Collected data
#####

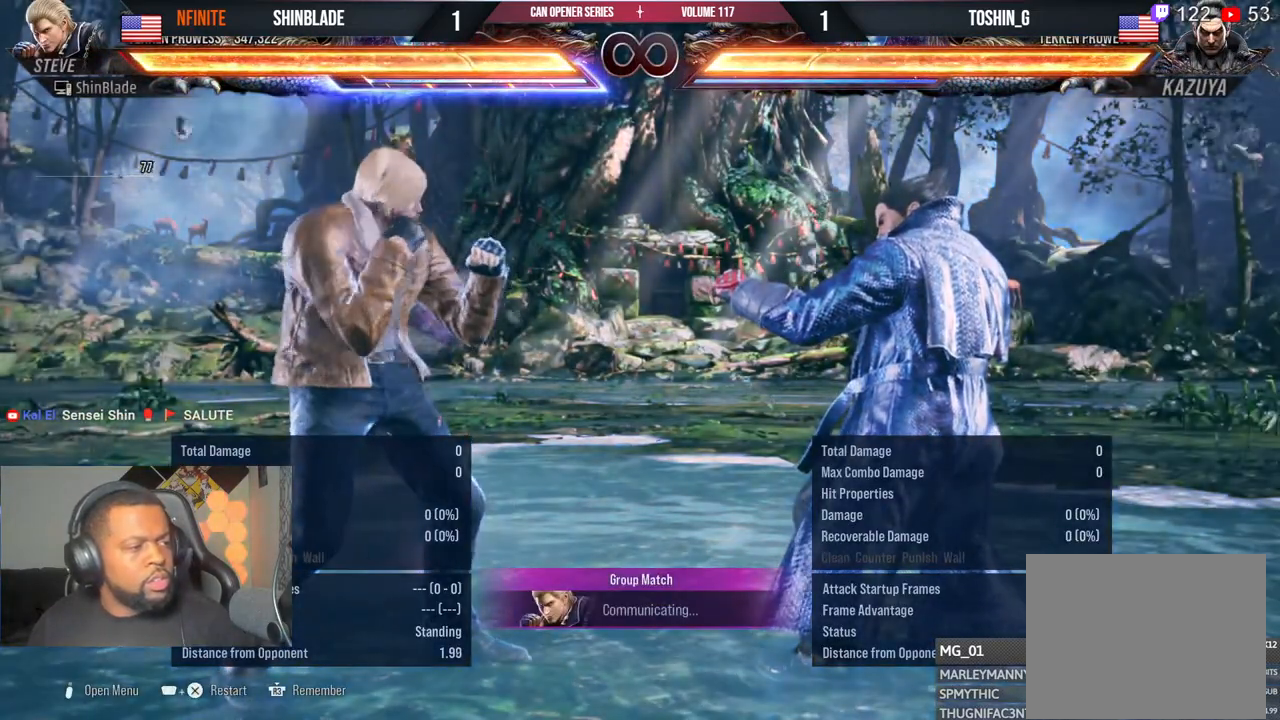
{"dt_ms": 500, "buttons": [], "left_stick": "center", "right_stick": "center", "events": []}
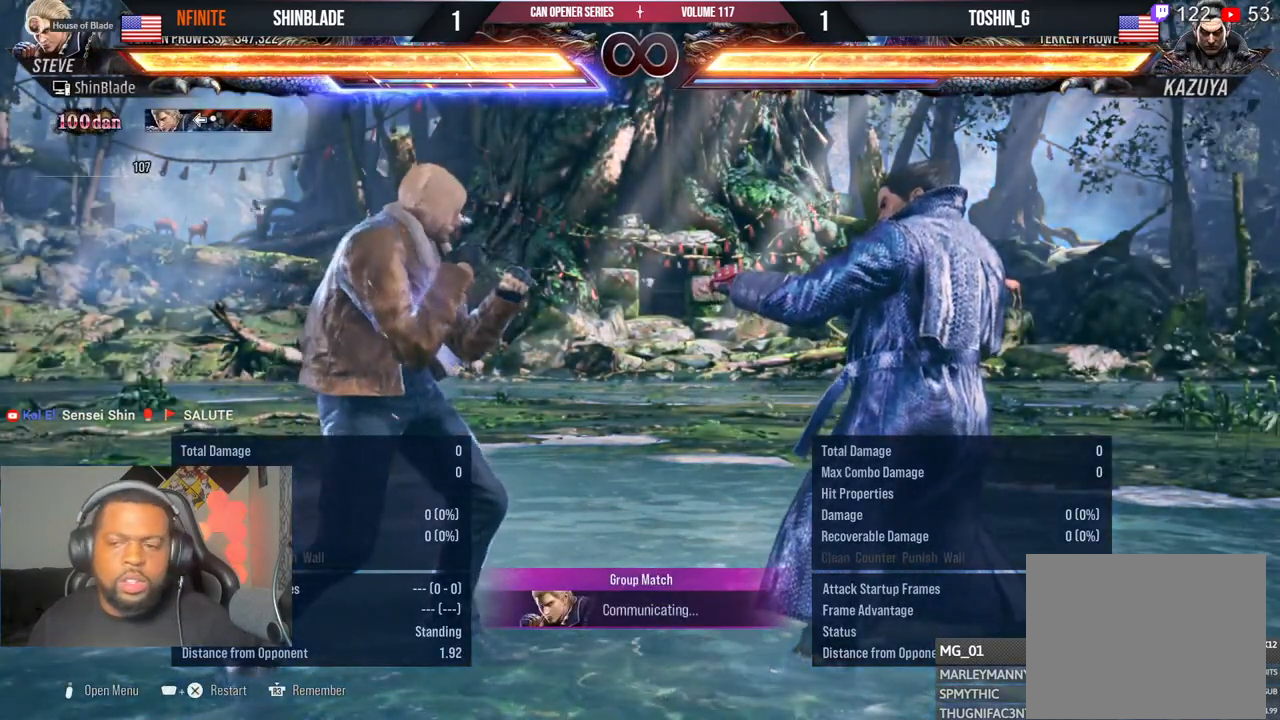
{"dt_ms": 500, "buttons": [], "left_stick": "center", "right_stick": "center", "events": []}
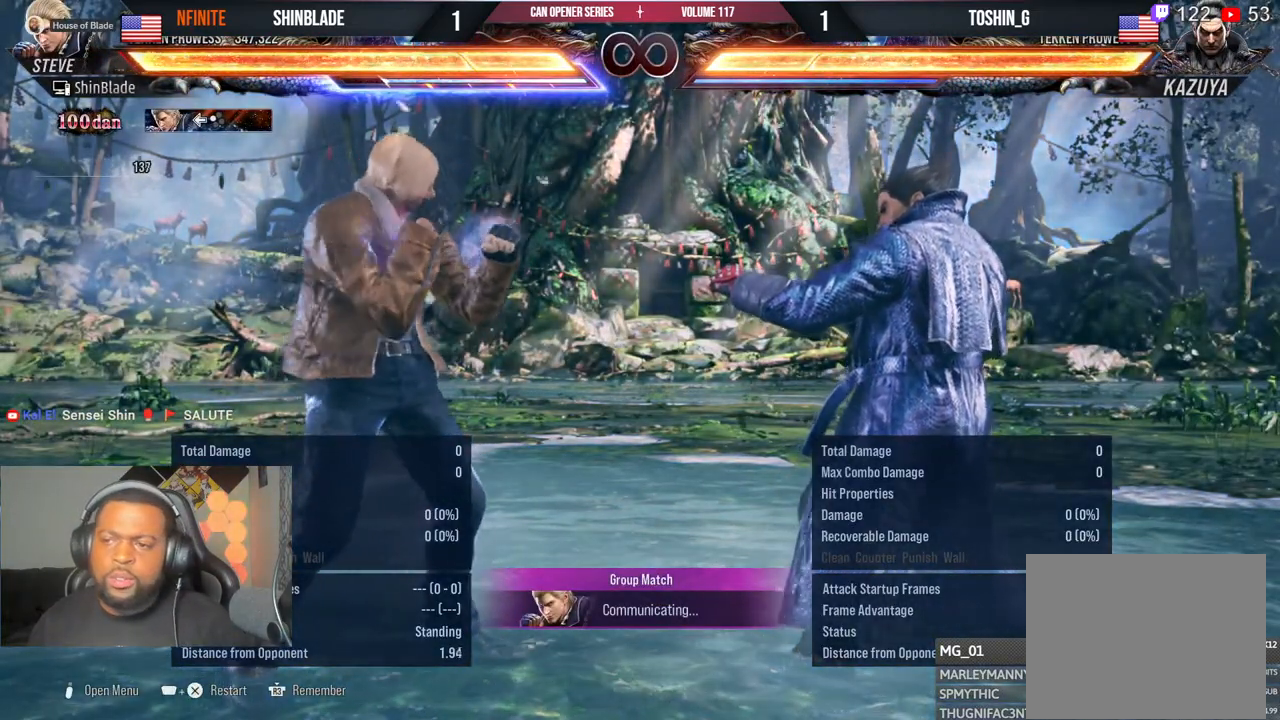
{"dt_ms": 500, "buttons": [], "left_stick": "center", "right_stick": "center", "events": []}
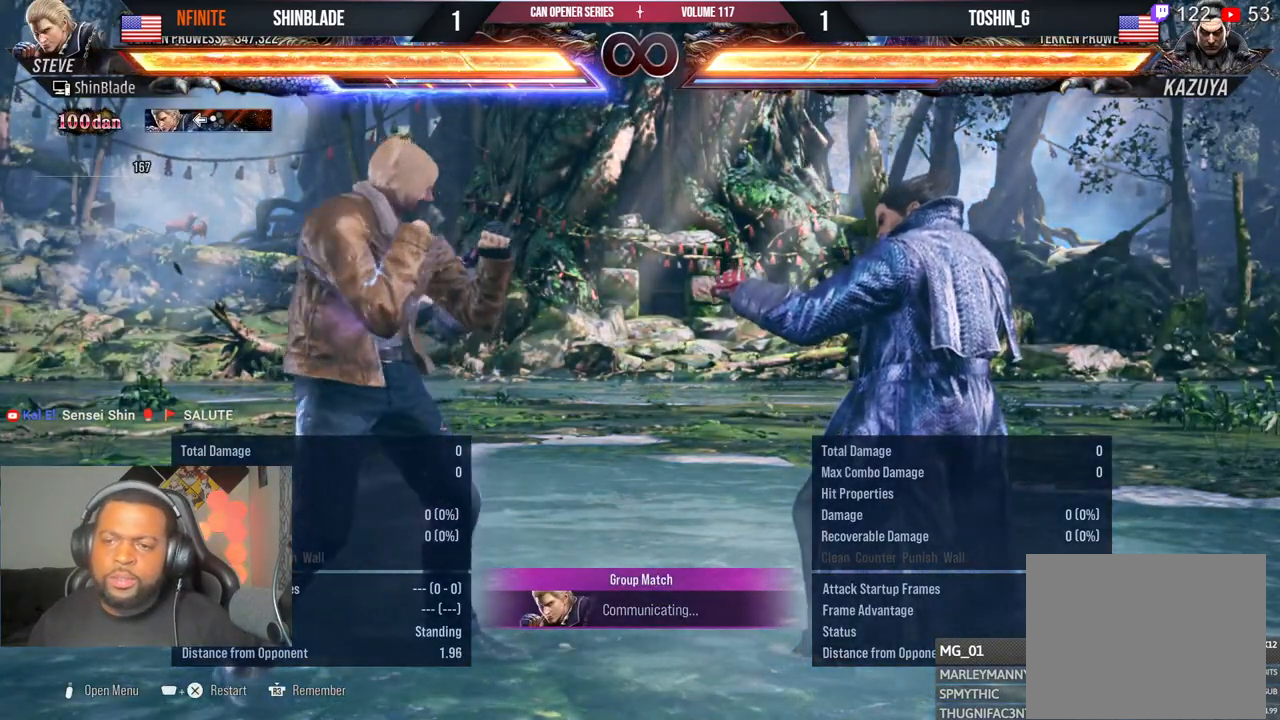
{"dt_ms": 500, "buttons": [], "left_stick": "center", "right_stick": "center", "events": []}
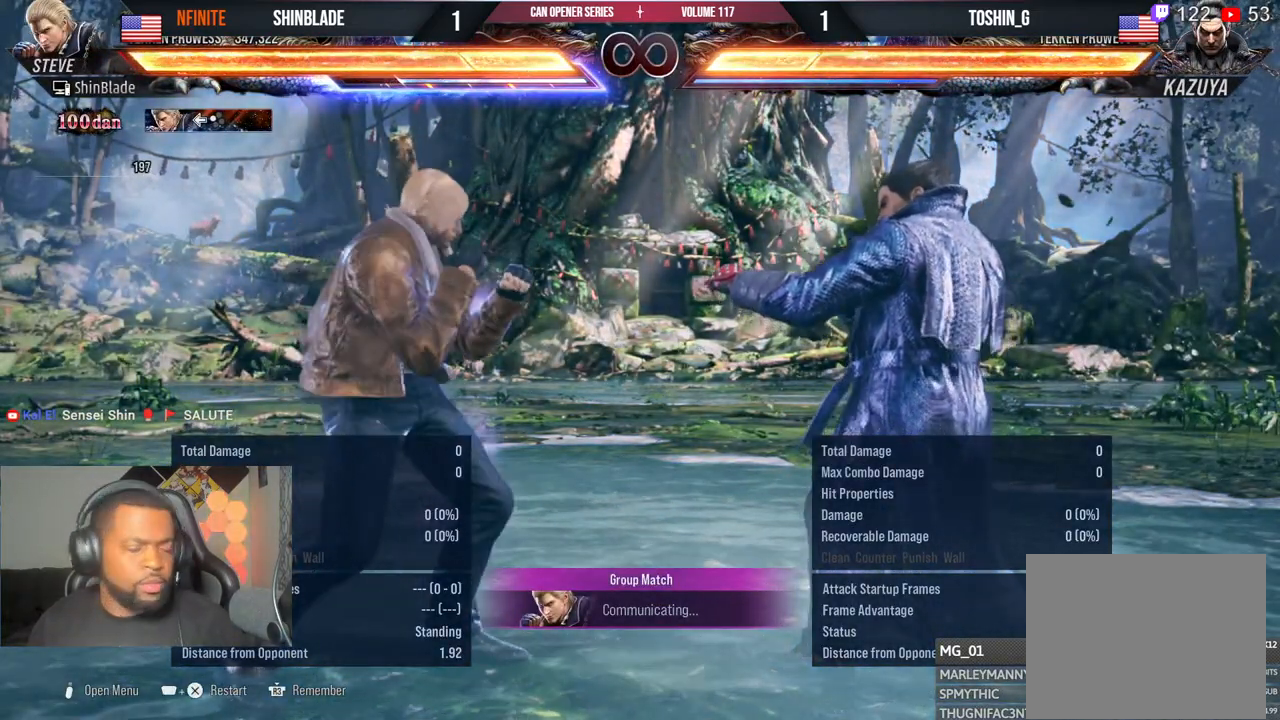
{"dt_ms": 1000, "buttons": ["START"], "left_stick": "center", "right_stick": "center"}
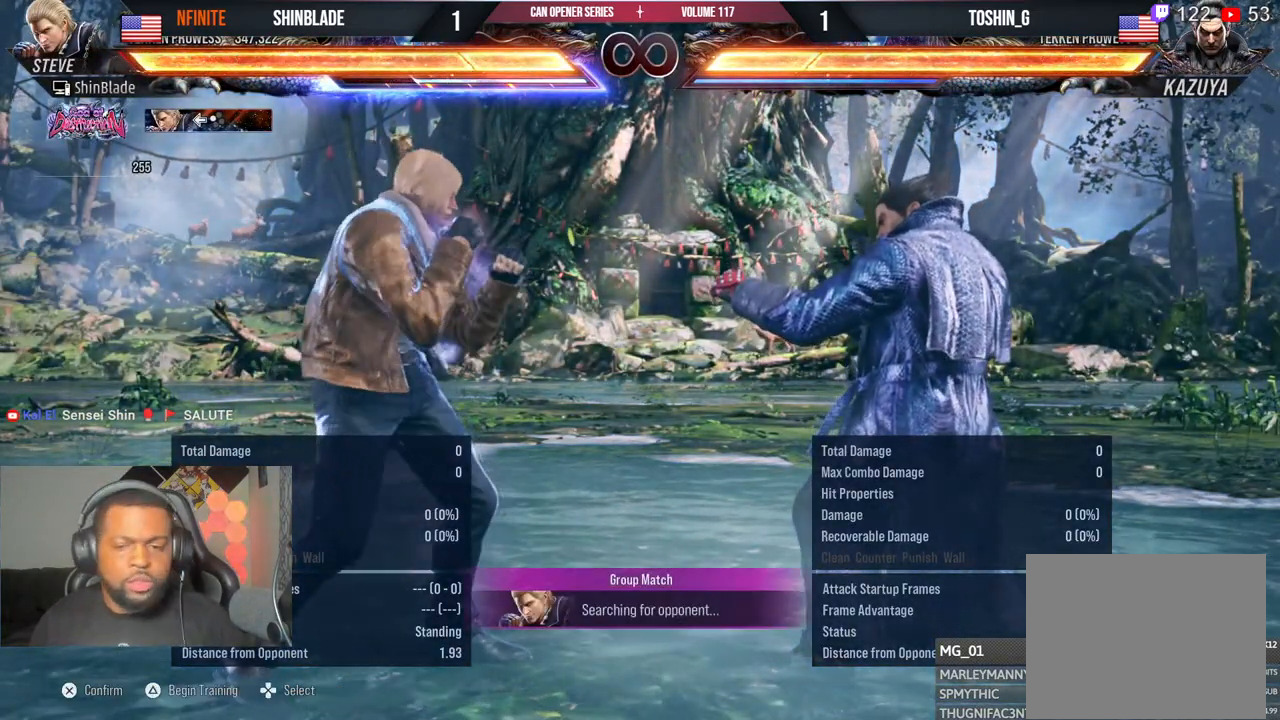
{"dt_ms": 500, "buttons": [], "left_stick": "center", "right_stick": "center", "events": [[83, "START", "up"]]}
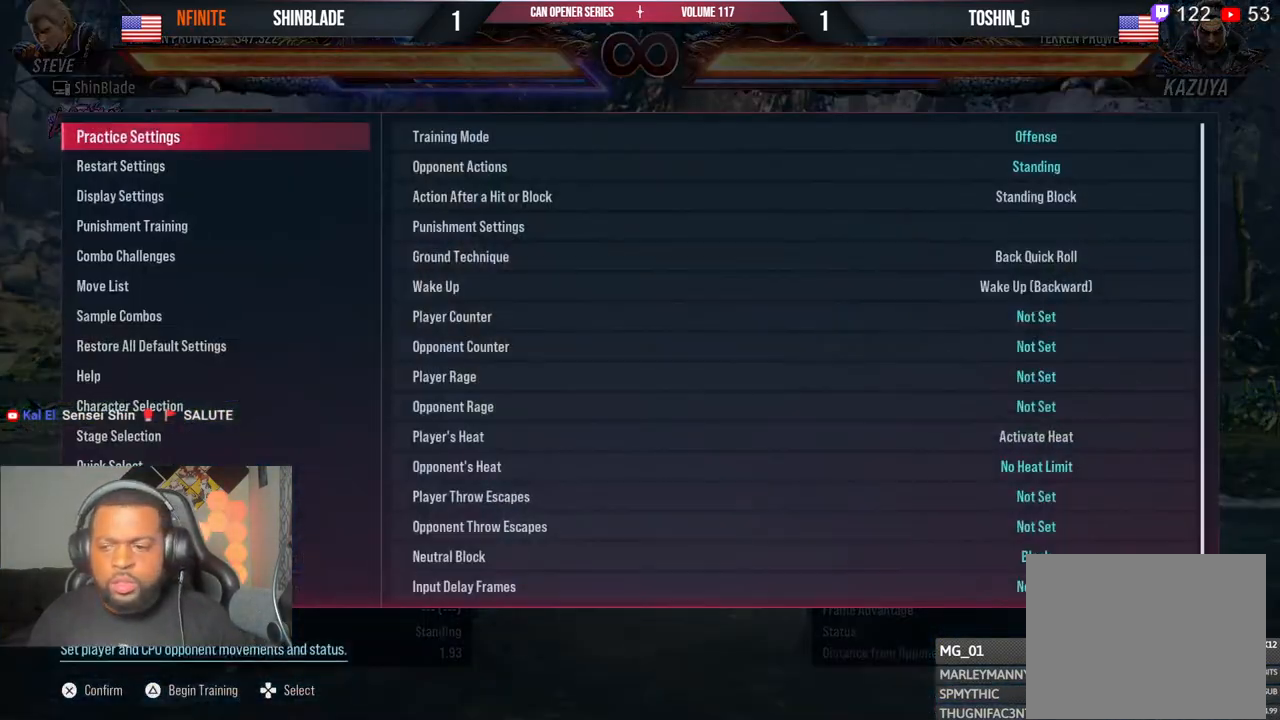
{"dt_ms": 500, "buttons": [], "left_stick": "center", "right_stick": "center", "events": [[17, "CROSS", "down"], [67, "CROSS", "up"], [367, "DPAD_UP", "down"], [417, "DPAD_UP", "up"]]}
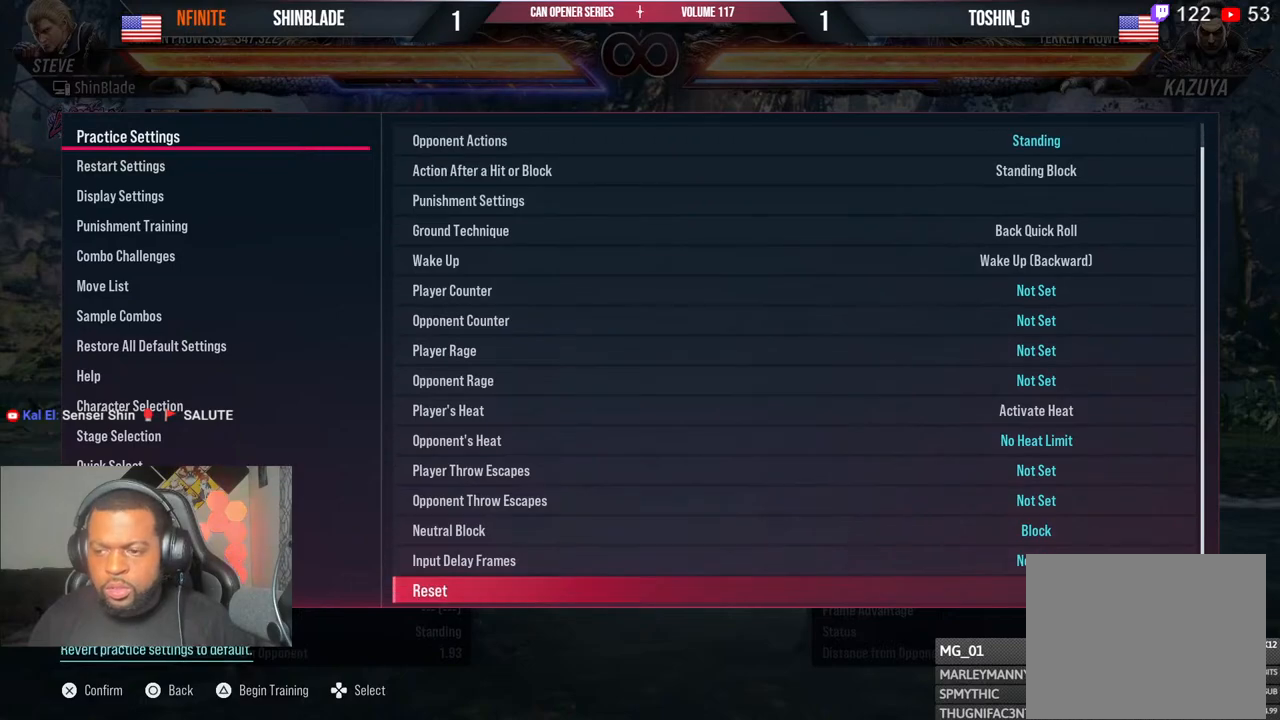
{"dt_ms": 500, "buttons": ["DPAD_UP"], "left_stick": "center", "right_stick": "center", "events": [[33, "DPAD_UP", "down"], [83, "DPAD_UP", "up"], [167, "DPAD_UP", "down"], [233, "DPAD_UP", "up"], [450, "DPAD_UP", "down"]]}
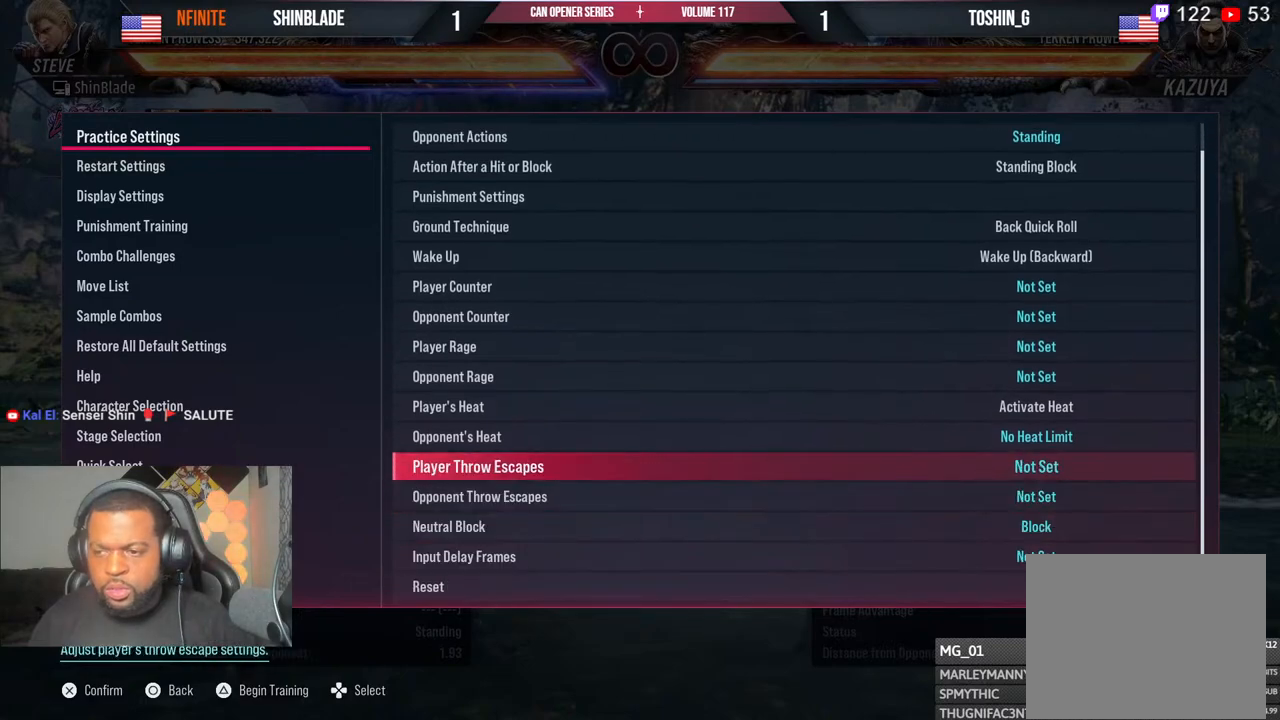
{"dt_ms": 500, "buttons": [], "left_stick": "center", "right_stick": "center", "events": [[17, "DPAD_UP", "up"], [100, "DPAD_UP", "down"], [150, "DPAD_UP", "up"], [233, "DPAD_UP", "down"], [317, "DPAD_UP", "up"], [350, "CROSS", "down"], [467, "CROSS", "up"]]}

#####

Exercise =>
Scan the data above. Return every line with "START" in it.

Response box =>
{"dt_ms": 1000, "buttons": ["START"], "left_stick": "center", "right_stick": "center"}
{"dt_ms": 500, "buttons": [], "left_stick": "center", "right_stick": "center", "events": [[83, "START", "up"]]}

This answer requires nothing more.